Multa spedita via PEC: la novità in vigore dal 1° febbraio 2018

multa spedita via PEC

A volte la cassetta della posta può trasformarsi in uno spauracchio per un automobilista nel timore di trovare una multa. Presto però non accadrà più: da febbraio le sanzioni saranno spedite via PEC, la posta elettronica certificata di cui sono in possesso tutti i professionisti.

Multa spedita via PEC: cosa cambia per gli automobilisti

È in arrivo una novità importante, applicata a partire da febbraio 2018, per tutti gli automobilisti. La notifica delle multe, in base all’applicazione del decreto del 18 dicembre del 2017, pubblicato nella Gazzetta ufficiale del 16 gennaio, avverrà attraverso la PEC, la posta elettronica certificata.

La procedura sarà comunque piuttosto semplice. Non appena un conducente sarà fermato per non avere rispettato il Codice della Strada, l’agente che gli notificherà la multa gli chiederà direttamente il proprio indirizzo di PEC. Chi pensa di farla franca negando di avere un’apposita casella non avrà tanto da gioire: l’ufficio da cui dipende l’organo accertatore o che ha redatto il verbale di contestazione si occuperà infatti di realizzare le opportune verifiche. Di conseguenza, ogni persona titolare di una PEC dovrà consultarla costantemente per avere la certezza di non avere ricevuto una multa e non pagare oltre i termini.

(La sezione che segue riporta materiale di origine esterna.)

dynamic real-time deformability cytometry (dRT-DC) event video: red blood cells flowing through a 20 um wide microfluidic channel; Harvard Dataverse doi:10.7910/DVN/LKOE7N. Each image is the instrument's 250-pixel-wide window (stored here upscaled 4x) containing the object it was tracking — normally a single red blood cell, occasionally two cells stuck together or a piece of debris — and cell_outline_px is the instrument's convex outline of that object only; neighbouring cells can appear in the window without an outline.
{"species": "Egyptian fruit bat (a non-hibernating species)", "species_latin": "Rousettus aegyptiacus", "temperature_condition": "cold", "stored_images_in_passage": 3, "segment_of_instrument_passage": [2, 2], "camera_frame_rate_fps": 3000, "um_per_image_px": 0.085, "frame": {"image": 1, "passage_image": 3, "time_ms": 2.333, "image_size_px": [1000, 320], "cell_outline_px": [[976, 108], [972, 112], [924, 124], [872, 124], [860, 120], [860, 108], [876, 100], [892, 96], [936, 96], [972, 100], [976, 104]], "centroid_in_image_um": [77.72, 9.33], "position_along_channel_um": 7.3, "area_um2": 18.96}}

Non servirà infatti sostenere di non avere letto la missiva per giustificare un mancato saldo dell’importo. L’Autorità preposta, una volta effettuato l’invio, provvederà a conservare nei propri archivi il documento elettronico che certifica l’invio della mail e l’apposito documento in cui viene dimostrata l’avvenuta consegna. Entrambe le carte costituiscono da prova. È quindi consigliabile anche controllare di non avere superato i limiti di spazio della casella.

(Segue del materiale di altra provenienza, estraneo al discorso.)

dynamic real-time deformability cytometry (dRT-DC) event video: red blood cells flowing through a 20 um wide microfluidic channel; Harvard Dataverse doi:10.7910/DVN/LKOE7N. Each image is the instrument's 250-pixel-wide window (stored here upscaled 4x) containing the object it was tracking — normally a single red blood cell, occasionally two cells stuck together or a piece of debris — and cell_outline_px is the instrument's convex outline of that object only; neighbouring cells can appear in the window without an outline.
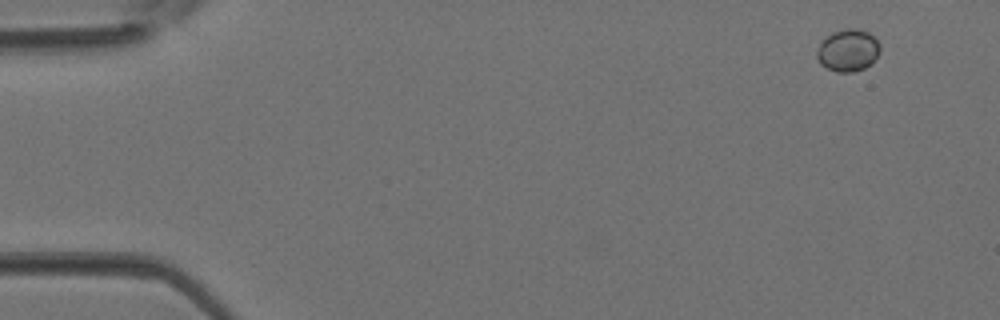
{"species": "Egyptian fruit bat (a non-hibernating species)", "species_latin": "Rousettus aegyptiacus", "temperature_condition": "room temperature", "stored_images_in_passage": 4, "camera_frame_rate_fps": 3000, "um_per_image_px": 0.085, "animal": {"sex": "female"}, "frame": {"image": 1, "passage_image": 1, "time_ms": 0.0, "image_size_px": [1000, 320], "cell_outline_px": [[880, 52], [864, 68], [852, 72], [836, 72], [820, 64], [816, 56], [816, 52], [820, 44], [832, 32], [848, 28], [856, 28], [868, 32], [880, 44]], "centroid_in_image_um": [72.06, 4.28], "position_along_channel_um": 12.9, "area_um2": 15.26}}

Multa spedita via PEC. caratteristiche del messaggio

Riconoscere l’email sarà semplice: ognuna dovrà infatti apportare come oggetto “Atto amministrativo relativo ad una sanzione amministrativa prevista dal Codice della strada”. Una volta aperto il contenuto, l’automobilista troverà la copia del verbale, sottoscritta con firma digitale, e la relazione di notifica.

La missiva dovrà comunque avere anche altre specifiche caratteristiche per essere ritenuta idonea. In allegato dovranno infatti essere presenti alcuni file:

  • relazione di notificazione;
  • copia per immagine del verbale di contestazione;
  • ogni altra comunicazione per consentire di esercitare il proprio diritto di difesa.

All’interno devono inoltre essere indicati:

  • nome e indirizzo dell’ufficio che ha inviato l’atto;
  • nome del funzionario pubblico responsabile “del procedimento di notificazione”;
  • indirizzo e telefono dell’ufficio dove è possibile accedere al nostro fascicolo;
  • elenco pubblico da cui è stato rintracciato l’indirizzo PEC.

Multa spedita via PEC: cosa accade a chi non ce l’ha

La nuova modalità di invio delle multe per i titolari di PEC punta a semplificare tempi e procedure. Ma cosa cambia per chi non è in possesso di questo particolare tipo di indirizzo email?

In questo caso l’invio delle sanzioni avverrà secondo le modalità consuete. L’utente riceverà quindi la multa attraverso la posta tradizionale. Le spese saranno però integralmente a carico del destinatario.